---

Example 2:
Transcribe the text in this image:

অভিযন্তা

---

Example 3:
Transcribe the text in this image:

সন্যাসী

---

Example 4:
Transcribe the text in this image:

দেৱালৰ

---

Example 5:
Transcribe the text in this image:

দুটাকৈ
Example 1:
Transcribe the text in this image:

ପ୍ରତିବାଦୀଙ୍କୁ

### Task requirements
Please turn every line of all the records above into a JSON list of strings, one string per line, leaving out blank lines.

### Task solution
[
  "---",
  "Example 2:",
  "Transcribe the text in this image:",
  "অভিযন্তা",
  "---",
  "Example 3:",
  "Transcribe the text in this image:",
  "সন্যাসী",
  "---",
  "Example 4:",
  "Transcribe the text in this image:",
  "দেৱালৰ",
  "---",
  "Example 5:",
  "Transcribe the text in this image:",
  "দুটাকৈ",
  "Example 1:",
  "Transcribe the text in this image:",
  "ପ୍ରତିବାଦୀଙ୍କୁ"
]